İbn-i Haldun’a göre bir toplumun çöküş alametleri;

Dayanışmanın yok olması,

Üretimin zayıflaması,

Tüketim çılgınlığı,

Vergilerin artması,

Liyakatin dikkate alın­maması,

Adaletsizliğin yaygın­laşması,

Umutların kırılması,

Göçün hızlanması,

İblisane bir gurur ve kibir,

Gösteriş, riyakarlık ve yalakalık,

Ve en kötüsü de her şey normalmiş gibi, bütün bunları görmezden gelen ve kabullenen bir topluluğun olması…

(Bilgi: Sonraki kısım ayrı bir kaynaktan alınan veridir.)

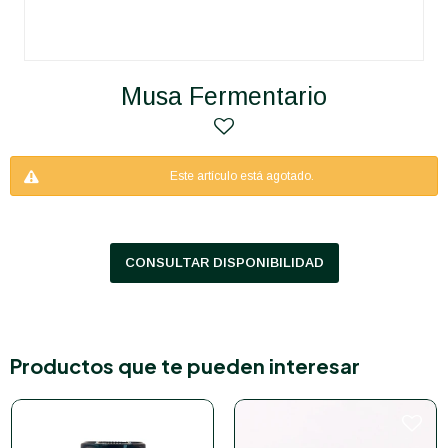
Musa Fermentario
Este artículo está agotado.
CONSULTAR DISPONIBILIDAD
Productos que te pueden interesar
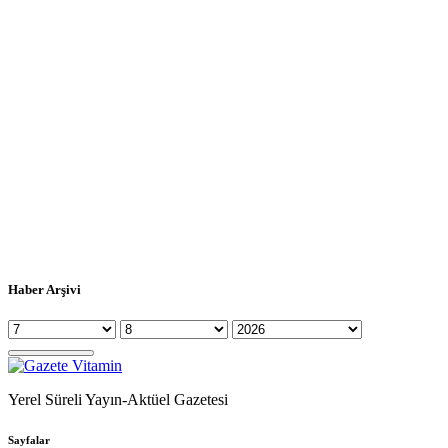
Haber Arşivi
Yerel Süreli Yayın-Aktüel Gazetesi
Sayfalar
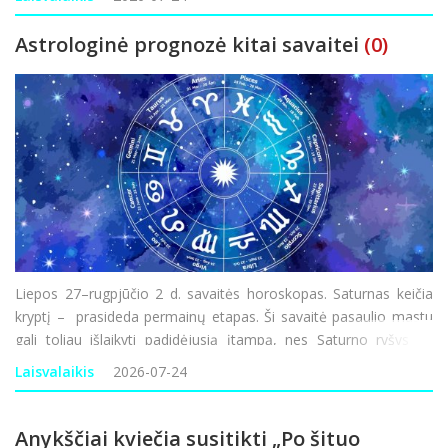
Astrologinė prognozė kitai savaitei
(0)
Liepos 27–rugpjūčio 2 d. savaitės horoskopas. Saturnas keičia
kryptį – prasideda permainų etapas. Ši savaitė pasaulio mastu
gali toliau išlaikyti padidėjusią įtampą, nes Saturno ryšys su
Marsu gali skatinti geopolitinius nesutarimus, saugumo,
Laisvalaikis
2026-07-24
logistikos ir ene
Anykščiai kviečia susitikti „Po šituo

Her nerede yaşanıyorsa, o topluma uyanış diliyo­rum… / ED

Yine kendisinden birkaç sözle bitire­lim;

Coğrafya kaderdir.

Adaletsizlik medeniyeti mahve­der.

Mağluplar galipleri taklit ederler.

Fazla tevazunun sonu vasat in­sandan tavsiye dinlemektir.

Zulüm, ümranın harap oluşunun ha­bercisidir.

Merhamet, masum olduğu için her kalbe misafir olmaz.

İnsan, alışkanlıklarının çocuğudur.

Kıtlık zamanlarında insanları açlık değil, alışmış oldukları tok­luk öldürür.

Halk yalnızca adaletle korunabilen kullardır.

Gayri memnunlar medeniyet kuramazlar.

Devletler de tıpkı in­sanlar gibi doğar, büyür, yaşlanır ve ölürler.

Akletmek Müslümanlar tarafından terk edildi ve bu yüzden zelil bir hale düştüler.

İlim bir kuyu, tartışma ise onun kovası gibidir.

Geçmişler geleceğe, suyun suya benzemesinden daha çok benzer.

Bilesin ki, vücut için çok besin almaktan, açlık daha elve­rişlidir.

Kalpleri müteferrik olanların akılları birleştirilemez.